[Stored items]

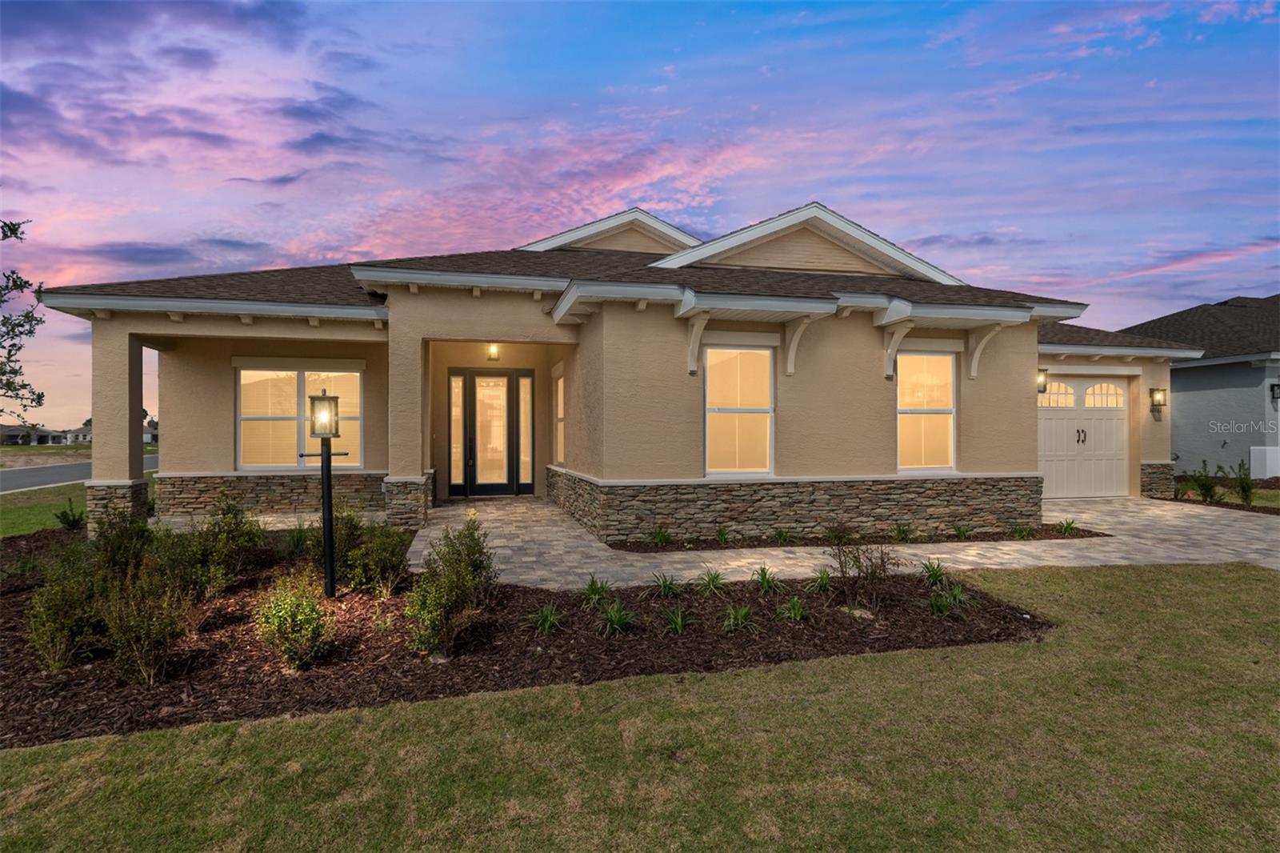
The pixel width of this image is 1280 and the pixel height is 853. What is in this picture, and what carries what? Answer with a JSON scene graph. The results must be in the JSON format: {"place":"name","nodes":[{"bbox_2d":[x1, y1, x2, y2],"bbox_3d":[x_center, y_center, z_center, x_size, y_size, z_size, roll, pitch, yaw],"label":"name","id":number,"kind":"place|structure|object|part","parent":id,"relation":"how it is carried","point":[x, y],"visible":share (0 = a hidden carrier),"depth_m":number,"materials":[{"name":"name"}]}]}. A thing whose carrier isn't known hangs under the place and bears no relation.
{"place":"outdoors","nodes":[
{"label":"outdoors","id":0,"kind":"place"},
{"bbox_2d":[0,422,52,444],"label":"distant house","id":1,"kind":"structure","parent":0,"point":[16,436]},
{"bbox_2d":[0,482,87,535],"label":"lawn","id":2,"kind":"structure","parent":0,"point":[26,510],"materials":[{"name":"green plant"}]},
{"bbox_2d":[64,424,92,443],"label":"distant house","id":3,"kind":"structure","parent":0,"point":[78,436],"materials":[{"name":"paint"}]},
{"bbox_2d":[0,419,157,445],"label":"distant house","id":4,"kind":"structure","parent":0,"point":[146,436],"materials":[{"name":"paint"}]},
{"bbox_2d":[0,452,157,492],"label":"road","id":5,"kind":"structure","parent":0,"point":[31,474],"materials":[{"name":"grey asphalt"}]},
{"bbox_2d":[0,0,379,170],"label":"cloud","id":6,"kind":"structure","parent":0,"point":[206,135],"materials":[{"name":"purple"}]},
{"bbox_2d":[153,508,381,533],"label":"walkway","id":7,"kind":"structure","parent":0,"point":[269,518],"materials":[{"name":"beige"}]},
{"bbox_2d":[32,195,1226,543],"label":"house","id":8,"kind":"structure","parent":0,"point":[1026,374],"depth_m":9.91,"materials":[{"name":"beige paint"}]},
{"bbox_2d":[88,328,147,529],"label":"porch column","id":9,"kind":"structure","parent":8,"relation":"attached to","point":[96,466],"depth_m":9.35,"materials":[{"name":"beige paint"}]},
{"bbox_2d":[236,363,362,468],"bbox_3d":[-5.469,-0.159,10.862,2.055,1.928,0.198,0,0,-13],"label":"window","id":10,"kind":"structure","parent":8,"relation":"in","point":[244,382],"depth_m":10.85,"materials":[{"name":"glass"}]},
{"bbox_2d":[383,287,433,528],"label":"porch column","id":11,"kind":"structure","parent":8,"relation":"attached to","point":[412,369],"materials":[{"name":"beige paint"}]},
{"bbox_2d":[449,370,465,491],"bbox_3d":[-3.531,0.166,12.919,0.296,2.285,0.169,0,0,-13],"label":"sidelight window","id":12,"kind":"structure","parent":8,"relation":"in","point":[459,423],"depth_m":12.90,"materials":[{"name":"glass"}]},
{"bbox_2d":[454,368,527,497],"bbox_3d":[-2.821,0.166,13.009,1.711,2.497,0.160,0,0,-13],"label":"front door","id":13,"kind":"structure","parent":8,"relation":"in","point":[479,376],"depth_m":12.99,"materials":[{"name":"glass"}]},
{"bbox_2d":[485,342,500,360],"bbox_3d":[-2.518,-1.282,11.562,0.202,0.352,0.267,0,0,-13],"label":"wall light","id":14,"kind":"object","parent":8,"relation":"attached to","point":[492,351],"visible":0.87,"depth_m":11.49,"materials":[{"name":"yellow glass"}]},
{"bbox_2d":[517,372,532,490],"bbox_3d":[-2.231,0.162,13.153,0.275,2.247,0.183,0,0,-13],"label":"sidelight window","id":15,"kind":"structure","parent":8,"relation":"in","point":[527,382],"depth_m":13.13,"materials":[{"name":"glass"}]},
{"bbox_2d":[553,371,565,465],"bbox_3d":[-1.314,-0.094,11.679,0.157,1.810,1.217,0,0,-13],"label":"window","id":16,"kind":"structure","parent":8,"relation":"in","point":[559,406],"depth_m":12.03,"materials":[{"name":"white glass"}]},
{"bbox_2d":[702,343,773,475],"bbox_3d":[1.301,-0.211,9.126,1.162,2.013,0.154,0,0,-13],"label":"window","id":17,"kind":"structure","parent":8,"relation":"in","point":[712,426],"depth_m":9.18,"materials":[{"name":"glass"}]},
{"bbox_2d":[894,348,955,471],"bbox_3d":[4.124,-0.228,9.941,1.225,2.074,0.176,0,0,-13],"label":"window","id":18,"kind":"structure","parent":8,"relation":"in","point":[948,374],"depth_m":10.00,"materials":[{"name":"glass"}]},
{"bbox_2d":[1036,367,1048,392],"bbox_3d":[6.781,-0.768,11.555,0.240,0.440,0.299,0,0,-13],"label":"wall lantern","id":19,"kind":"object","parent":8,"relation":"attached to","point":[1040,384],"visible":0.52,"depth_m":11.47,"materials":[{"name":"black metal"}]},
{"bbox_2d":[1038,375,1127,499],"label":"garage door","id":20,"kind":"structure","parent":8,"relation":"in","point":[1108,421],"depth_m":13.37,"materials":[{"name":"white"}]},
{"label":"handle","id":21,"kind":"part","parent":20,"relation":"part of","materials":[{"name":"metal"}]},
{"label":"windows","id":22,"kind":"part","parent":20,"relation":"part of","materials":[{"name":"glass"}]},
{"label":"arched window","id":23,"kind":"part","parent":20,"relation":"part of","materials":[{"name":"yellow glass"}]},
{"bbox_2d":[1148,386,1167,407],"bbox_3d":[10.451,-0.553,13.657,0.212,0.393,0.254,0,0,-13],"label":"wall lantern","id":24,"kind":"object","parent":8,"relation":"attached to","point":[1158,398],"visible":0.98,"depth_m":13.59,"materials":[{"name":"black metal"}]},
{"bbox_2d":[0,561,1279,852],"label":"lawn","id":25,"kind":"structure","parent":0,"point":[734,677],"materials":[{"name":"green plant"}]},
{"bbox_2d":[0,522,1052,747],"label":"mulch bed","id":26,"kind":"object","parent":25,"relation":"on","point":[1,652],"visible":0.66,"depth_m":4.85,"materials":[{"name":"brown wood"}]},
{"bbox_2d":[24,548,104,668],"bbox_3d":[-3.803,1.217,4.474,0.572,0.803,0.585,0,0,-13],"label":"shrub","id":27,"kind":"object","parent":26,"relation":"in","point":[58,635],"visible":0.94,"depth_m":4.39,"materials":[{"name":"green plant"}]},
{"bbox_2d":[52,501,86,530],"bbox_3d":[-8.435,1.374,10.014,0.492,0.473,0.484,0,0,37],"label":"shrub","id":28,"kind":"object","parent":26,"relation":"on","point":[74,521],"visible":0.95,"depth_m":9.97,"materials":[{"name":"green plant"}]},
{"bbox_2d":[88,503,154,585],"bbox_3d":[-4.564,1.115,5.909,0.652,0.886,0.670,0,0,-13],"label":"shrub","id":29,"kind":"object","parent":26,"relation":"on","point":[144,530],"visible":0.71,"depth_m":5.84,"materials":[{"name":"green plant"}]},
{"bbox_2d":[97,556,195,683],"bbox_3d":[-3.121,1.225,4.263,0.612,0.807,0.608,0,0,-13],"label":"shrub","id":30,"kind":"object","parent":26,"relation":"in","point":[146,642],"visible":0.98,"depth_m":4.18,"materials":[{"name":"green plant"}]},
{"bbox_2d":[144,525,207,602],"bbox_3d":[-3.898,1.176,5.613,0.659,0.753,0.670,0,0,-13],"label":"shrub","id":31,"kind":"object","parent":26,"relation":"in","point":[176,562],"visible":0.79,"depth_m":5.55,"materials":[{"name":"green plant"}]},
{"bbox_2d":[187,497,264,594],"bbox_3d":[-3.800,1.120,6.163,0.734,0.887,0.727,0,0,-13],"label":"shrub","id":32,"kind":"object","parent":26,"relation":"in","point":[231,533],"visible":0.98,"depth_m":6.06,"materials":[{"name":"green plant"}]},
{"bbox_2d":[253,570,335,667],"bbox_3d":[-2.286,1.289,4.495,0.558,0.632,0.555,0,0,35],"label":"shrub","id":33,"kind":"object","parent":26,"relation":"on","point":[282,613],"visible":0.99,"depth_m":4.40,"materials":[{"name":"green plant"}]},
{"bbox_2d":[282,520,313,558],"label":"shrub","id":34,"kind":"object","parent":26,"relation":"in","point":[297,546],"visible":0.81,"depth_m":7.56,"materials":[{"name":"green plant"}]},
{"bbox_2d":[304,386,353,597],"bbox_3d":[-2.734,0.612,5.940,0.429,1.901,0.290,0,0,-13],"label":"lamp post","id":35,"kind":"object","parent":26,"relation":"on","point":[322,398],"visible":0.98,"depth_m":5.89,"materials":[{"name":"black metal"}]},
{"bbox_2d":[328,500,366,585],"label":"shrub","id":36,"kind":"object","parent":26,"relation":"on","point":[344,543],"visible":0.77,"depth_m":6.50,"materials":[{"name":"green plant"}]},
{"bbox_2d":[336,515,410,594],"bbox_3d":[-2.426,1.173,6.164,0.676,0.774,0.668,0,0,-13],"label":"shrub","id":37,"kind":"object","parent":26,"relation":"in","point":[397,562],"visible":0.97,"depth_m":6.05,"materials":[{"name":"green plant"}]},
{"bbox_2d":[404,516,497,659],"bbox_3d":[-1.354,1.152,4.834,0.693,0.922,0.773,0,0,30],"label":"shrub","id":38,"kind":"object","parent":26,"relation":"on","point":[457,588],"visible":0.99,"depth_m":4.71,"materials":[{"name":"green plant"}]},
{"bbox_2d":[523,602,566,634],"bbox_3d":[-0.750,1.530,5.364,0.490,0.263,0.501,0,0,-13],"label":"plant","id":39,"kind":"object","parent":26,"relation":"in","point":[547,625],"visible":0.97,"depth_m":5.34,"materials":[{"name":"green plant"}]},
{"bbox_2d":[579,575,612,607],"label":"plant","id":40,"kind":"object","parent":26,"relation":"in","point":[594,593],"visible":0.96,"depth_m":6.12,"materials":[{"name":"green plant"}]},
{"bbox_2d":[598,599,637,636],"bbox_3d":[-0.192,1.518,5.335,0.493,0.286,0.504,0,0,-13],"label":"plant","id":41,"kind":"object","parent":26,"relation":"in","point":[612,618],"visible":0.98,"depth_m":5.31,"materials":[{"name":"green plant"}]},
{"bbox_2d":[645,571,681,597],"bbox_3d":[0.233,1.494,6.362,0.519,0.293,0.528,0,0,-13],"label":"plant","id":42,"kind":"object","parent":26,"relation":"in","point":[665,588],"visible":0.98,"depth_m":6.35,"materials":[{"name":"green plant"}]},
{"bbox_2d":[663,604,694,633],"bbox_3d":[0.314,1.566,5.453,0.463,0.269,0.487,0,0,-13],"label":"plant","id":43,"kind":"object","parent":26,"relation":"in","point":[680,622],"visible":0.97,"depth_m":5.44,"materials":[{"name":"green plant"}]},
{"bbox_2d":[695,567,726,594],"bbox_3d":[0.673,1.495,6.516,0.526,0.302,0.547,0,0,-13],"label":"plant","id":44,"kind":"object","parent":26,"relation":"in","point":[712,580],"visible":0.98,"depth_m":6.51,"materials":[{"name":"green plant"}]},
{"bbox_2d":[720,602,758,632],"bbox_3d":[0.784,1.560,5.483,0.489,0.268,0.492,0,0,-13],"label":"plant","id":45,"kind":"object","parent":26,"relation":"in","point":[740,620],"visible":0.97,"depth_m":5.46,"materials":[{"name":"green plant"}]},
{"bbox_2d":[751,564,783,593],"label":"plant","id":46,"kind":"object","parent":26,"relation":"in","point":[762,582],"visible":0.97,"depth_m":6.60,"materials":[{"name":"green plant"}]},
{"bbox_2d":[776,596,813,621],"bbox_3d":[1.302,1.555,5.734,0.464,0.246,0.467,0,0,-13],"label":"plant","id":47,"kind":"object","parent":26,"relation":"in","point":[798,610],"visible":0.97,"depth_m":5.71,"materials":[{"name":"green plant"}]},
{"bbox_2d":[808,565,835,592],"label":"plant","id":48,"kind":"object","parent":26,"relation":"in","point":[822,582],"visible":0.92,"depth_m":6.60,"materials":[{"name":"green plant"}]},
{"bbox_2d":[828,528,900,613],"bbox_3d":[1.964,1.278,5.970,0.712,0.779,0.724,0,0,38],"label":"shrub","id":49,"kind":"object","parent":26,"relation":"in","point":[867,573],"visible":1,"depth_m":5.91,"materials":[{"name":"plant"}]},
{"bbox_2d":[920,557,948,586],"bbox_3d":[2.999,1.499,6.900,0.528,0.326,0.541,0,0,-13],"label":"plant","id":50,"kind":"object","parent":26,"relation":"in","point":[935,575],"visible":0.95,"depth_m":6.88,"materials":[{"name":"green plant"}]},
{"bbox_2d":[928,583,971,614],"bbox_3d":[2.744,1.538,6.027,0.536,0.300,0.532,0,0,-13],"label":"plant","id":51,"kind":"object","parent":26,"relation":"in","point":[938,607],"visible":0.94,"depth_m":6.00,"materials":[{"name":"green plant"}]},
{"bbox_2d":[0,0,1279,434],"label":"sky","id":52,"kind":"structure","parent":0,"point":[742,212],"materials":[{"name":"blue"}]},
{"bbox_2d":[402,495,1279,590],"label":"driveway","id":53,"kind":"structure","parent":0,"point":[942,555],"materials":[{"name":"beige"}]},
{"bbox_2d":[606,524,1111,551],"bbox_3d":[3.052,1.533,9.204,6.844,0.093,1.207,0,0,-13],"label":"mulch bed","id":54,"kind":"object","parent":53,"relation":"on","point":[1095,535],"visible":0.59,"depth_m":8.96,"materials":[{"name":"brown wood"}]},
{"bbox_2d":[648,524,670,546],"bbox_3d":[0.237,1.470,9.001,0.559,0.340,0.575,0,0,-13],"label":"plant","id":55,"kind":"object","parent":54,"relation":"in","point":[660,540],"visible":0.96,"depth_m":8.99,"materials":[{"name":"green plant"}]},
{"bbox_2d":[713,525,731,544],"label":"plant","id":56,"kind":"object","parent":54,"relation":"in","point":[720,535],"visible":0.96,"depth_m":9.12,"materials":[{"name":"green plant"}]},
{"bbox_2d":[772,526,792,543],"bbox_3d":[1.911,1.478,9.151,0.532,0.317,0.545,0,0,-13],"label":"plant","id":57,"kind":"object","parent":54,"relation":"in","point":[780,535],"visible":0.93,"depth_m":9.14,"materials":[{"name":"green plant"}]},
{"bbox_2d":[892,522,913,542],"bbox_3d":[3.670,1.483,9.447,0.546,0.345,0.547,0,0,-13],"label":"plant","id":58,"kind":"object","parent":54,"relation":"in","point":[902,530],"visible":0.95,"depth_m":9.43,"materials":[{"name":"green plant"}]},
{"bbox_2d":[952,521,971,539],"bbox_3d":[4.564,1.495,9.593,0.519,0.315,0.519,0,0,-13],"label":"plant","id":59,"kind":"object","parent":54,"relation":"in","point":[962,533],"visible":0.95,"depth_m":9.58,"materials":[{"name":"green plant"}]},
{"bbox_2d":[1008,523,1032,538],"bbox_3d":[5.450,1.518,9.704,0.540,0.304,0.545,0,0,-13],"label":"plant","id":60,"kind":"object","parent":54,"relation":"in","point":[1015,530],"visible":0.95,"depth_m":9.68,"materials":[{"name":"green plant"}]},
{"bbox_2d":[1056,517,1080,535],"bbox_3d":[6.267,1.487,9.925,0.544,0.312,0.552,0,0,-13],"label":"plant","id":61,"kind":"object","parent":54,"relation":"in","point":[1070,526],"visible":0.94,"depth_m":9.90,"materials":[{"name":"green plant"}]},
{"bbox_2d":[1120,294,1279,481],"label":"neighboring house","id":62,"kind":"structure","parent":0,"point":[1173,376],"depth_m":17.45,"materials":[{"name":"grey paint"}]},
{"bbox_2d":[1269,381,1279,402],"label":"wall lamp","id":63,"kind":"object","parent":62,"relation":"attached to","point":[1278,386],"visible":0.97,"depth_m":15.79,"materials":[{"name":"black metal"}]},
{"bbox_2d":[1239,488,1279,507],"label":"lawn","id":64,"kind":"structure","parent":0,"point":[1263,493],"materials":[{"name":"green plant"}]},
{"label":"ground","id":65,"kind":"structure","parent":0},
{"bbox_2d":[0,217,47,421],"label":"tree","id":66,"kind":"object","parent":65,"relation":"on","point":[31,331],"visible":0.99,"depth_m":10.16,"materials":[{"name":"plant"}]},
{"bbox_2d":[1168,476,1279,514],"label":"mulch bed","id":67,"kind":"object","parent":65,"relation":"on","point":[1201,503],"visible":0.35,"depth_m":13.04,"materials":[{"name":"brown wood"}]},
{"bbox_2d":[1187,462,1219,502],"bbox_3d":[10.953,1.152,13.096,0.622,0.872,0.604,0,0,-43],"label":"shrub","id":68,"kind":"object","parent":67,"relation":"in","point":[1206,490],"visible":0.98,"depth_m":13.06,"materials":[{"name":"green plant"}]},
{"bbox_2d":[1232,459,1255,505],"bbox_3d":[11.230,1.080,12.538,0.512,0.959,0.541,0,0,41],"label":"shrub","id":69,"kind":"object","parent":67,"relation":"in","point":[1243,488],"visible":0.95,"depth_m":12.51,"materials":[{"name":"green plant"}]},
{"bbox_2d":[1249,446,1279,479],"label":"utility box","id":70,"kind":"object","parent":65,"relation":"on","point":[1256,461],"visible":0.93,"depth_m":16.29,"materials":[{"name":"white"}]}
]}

> [GOAL OF THE EXERCISE]:
Find and count the lines of the data that include the string "part", and report that figure by itself.

> [ANSWER BOX]:
4